Eles contam que, quando secretário, Demóstenes conciliava condutas opostas. Depois do expediente, saía para tomar uísque com amigos em botecos badalados de Goiânia. Segundo esses amigos, às vezes, depois de algumas doses a mais, Demóstenes determinava à Polícia Militar que fechasse as ruas de algum quarteirão próximo a sua casa. Queria aproveitar o espaço livre para dar cavalos de pau com seu carro – assim ao menos minimizava o risco para pedestres e outros motoristas. Depois de se eleger senador em 2002, Demóstenes mudou gradativamente seus hábitos. Passou a se preocupar com a aparência, submeteu-se a uma cirurgia para emagrecer e tornou-se apreciador de vinhos finos e caros. É considerado um dos maiores conhecedores de vinhos do Congresso Nacional e dono de uma vasta adega. Em julho do ano passado, casou-se com a advogada Claudia Gonçalves Coelho. Como epoca.com.br revelou, entre os presentes de casamento do casal estavam um fogão e uma geladeira importados – do amigo Carlinhos Cachoeira.

MARAJÁS E VASSOURINHA
Demóstenes fez carreira no Congresso com projetos para endurecer leis de combate ao crime e com a bandeira da defesa da ética na política. Aproveitou-se de um tradicional nicho moralista, propiciado pela secular presença da corrupção e da roubalheira na política brasileira. Em 1960, Jânio Quadros foi eleito presidente da República tendo uma vassoura como símbolo. O jingle da propaganda dizia Varre, varre, vassourinha!/Varre, varre a bandalheira!. Jânio logo desistiu de colocar em prática seu lema e varreu a si mesmo do Planalto, meros sete meses depois. Em 1989, o candidato Fernando Collor de Mello chegou à Presidência, entre outras coisas, graças à imagem de “caçador de marajás” estabelecida como governador de Alagoas. Eleito, Collor também acabou renunciando diante de um processo de impeachment no Legislativo, desencadeado pela atuação corrupta de uma quadrilha formada por seus mais próximos assessores.

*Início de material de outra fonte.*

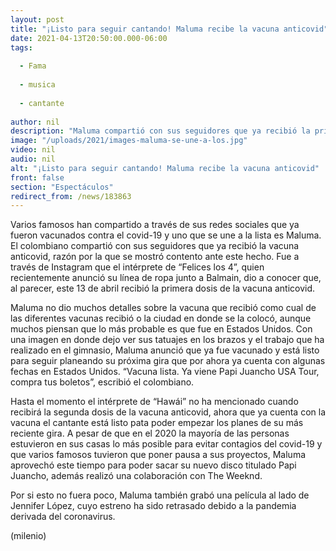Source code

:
 ```yaml
---
layout: post
title: "¡Listo para seguir cantando! Maluma recibe la vacuna anticovid"
date: 2021-04-13T20:50:00.000-06:00
tags:
  
  - Fama
  
  - musica
  
  - cantante
  
author: nil
description: "Maluma compartió con sus seguidores que ya recibió la primera dosis de la vacuna anticovid. "
image: "/uploads/2021/images-maluma-se-une-a-los.jpg"
video: nil
audio: nil
alt: "¡Listo para seguir cantando! Maluma recibe la vacuna anticovid"
front: false
section: "Espectáculos"
redirect_from: /news/183863
---
```


Varios famosos han compartido a través de sus redes sociales que ya fueron vacunados contra el covid-19 y uno que se une a la lista es Maluma. El colombiano compartió con sus seguidores que ya recibió la vacuna anticovid, razón por la que se mostró contento ante este hecho. Fue a través de Instagram que el intérprete de “Felices los 4”, quien recientemente anunció su línea de ropa junto a Balmain, dio a conocer que, al parecer, este 13 de abril recibió la primera dosis de la vacuna anticovid.

Maluma no dio muchos detalles sobre la vacuna que recibió como cual de las diferentes vacunas recibió o la ciudad en donde se la colocó, aunque muchos piensan que lo más probable es que fue en Estados Unidos. Con una imagen en donde dejo ver sus tatuajes en los brazos y el trabajo que ha realizado en el gimnasio, Maluma anunció que ya fue vacunado y está listo para seguir planeando su próxima gira que por ahora ya cuenta con algunas fechas en Estados Unidos. “Vacuna lista. Ya viene Papi Juancho USA Tour, compra tus boletos”, escribió el colombiano. 

Hasta el momento el intérprete de “Hawái” no ha mencionado cuando recibirá la segunda dosis de la vacuna anticovid, ahora que ya cuenta con la vacuna el cantante está listo pata poder empezar los planes de su más reciente gira. A pesar de que en el 2020 la mayoría de las personas estuvieron en sus casas lo más posible para evitar contagios del covid-19 y que varios famosos tuvieron que poner pausa a sus proyectos, Maluma aprovechó este tiempo para poder sacar su nuevo disco titulado Papi Juancho, además realizó una colaboración con The Weeknd. 

Por si esto no fuera poco, Maluma también grabó una película al lado de Jennifer López, cuyo estreno ha sido retrasado debido a la pandemia derivada del coronavirus. 

(milenio)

O discurso de Demóstenes durou mais: ele conseguiu sustentá-lo por nove anos. Não perdeu nenhuma chance de ser implacável com colegas acusados de corrupção. Foi assim com Renan Calheiros, acusado de usufruir ajuda financeira de uma empreiteira para bancar uma amante. Fez o mesmo com José Sarney, acusado de recorrer a atos secretos para nomear parentes no Senado. Foi agressivo com petistas e com escândalos de corrupção protagonizados pelos governos Lula e Dilma. Ganhou notoriedade por seus discursos calcados na correção no serviço público, postura que o fez ser incluído na lista de ÉPOCA dos 100 brasileiros mais influentes no ano de 2009. Poucos imaginavam que sua influência dentro do poder público tinha um contraventor como principal favorecido. “Ele explorou a ausência de parâmetros éticos na política”, afirma o filósofo Roberto Romano, professor de ética da Universidade de Campinas (Unicamp). “Mas esqueceu os próprios problemas e se tornou vítima dessa dialética.” Em 2004, Demóstenes subiu à tribuna do Senado e discursou sobre a reportagem de ÉPOCA que mostrava Cachoeira e Waldomiro Diniz. Pediu punição para Waldomiro, o então ministro José Dirceu e até para o então presidente, Luiz Inácio Lula da Silva. Sobre Cachoeira, nem uma palavra.

Poucos parlamentares fazem da ética a sua causa. Menos ainda são os ousados como Demóstenes. Tal ousadia lhe deu espaço na mídia, credibilidade, um segundo mandato como senador e – talvez – a certeza de que suas atividades secretas nunca seriam expostas. Na semana passada, insatisfeito com a renúncia de Demóstenes da liderança do DEM no Senado, o partido queria que ele se desfiliasse. Demóstenes se recusava a renunciar ao mandato, por acreditar que assim eliminaria suas chances de, num futuro próximo, disputar uma nova eleição e retomar a sua carreira política. A queda de Demóstenes, cujo sigilo bancário foi quebrado pelo Supremo Tribunal Federal na semana passada, é proporcional à rapidez de sua ascensão. Retornar ao ponto que já ocupou no cenário político nacional será uma missão quase impossível.